Ich denke auch es hat nichts mit Freundlichkeit zu tun - schon gar nicht wenn man jemanden grüßt den man nicht kennt und mit dem man sonst auch nichts zu tun haben möchte. Wenn ich auf einen Bekannten treffe grüße ich ihn nicht weil es sich so gehört, sondern weil ich mich freue ihn zu sehen. Die fremden Menschen in Fahrstühlen und Hotelgängen sind mir dagegen nicht vertraut, ich möchte auch nicht mit ihnen vertraut sein und sie mit mir auch nicht. Würde ich diese Leute grüßen so würde das maximal aus Anstand geschehen, aber nicht aus Freundlichkeit. Und da bin ich für Gleichberechtigung - wenn ich die Leute im Fahrstuhl grüße, dann müsste ich auch jeden im Supermarkt grüßen der an mir vorbeihechtet, denn schließlich habe ich mit dem im Fahrstuhl nur den momentanen Aufenthaltsort gemein - also nicht mehr als mit den Leuten im Supermarkt.
Was das Gesundheit sagen beim Niesen angeht, empfinde ich es eher als unhöflich wenn einer gar nichts sagt. Niesen ist ja nichts was einem peinlich sein muss und deshalb darf man jemandem auch Gesundheit wünschen, wenn er nießt. Ich mache das grundsätzlich - hat einer ´nen Nießanfall, dann sag ich ein oder zweimal Gesundheit und ab da nick ich nur noch kurz zu.
Ich finde es eine nette Geste wenn jemand Gesundheit sagt und finde es zum Beispiel eher unhöflich wenn jemandem Gesundheit gewünscht wird, und dieser sich dann nicht bedankt.
Wie gesagt - wenn jemand Allergiker ist und ständig nießt dann macht´s irgendwann keinen Sinn mehr - aber zumindest beim ersten Nieser sollte ein Gesundheit kommen. So habe ich es jedenfalls beigebracht bekommen und ich gebe zu - ich finde es unhöflich wenn die Leute betreten zur Seite schauen und so tun als hätten sie Mitleid weil mir mein Niesen wahrscheinlich superpeinlich war. Ist es aber nicht und lieber hab ich ein lächelndes "Gesundheit" sagendes Gesicht neben mir als jemand der peinlich berührt wegsieht.
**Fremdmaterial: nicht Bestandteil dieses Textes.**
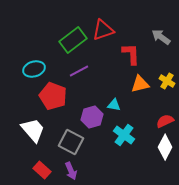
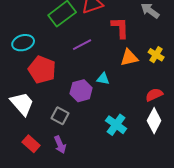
purple line: (79, 71) -> (82, 45), moved
cyan cross: (124, 135) -> (116, 125), moved
gray square: (71, 142) -> (60, 116), size x0.7

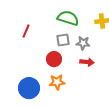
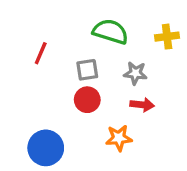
gray square: (63, 40) -> (87, 70), moved
orange star: (57, 82) -> (119, 138), moved

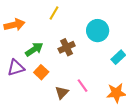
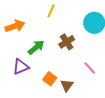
orange square: (41, 72) -> (50, 79), moved
pink line: (83, 86) -> (90, 68), moved

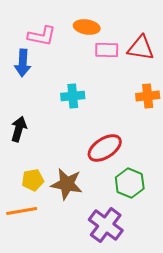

Was ich bei all diesen Knigge-Regeln furchtbar vermisse ist Spontanität und "Leben". Ich weiß schon warum ich mich in solchen Kreisen nie wohl fühlen könnte - ich käme mir eingeengt und eingesperrt vor und hätte das Gefühl unter ständiger Kontrolle zu sein. Ich finde Anstand sollte schon einen Sinn machen - nicht den Sinn das etwas schöner aussieht oder eleganter wirkt sondern den Sinn jemandem zu helfen, der Hilfe nötig hat oder einfach jemandem ein Lächeln abzuringen oder aus einer unangenehmen Situation zu helfen.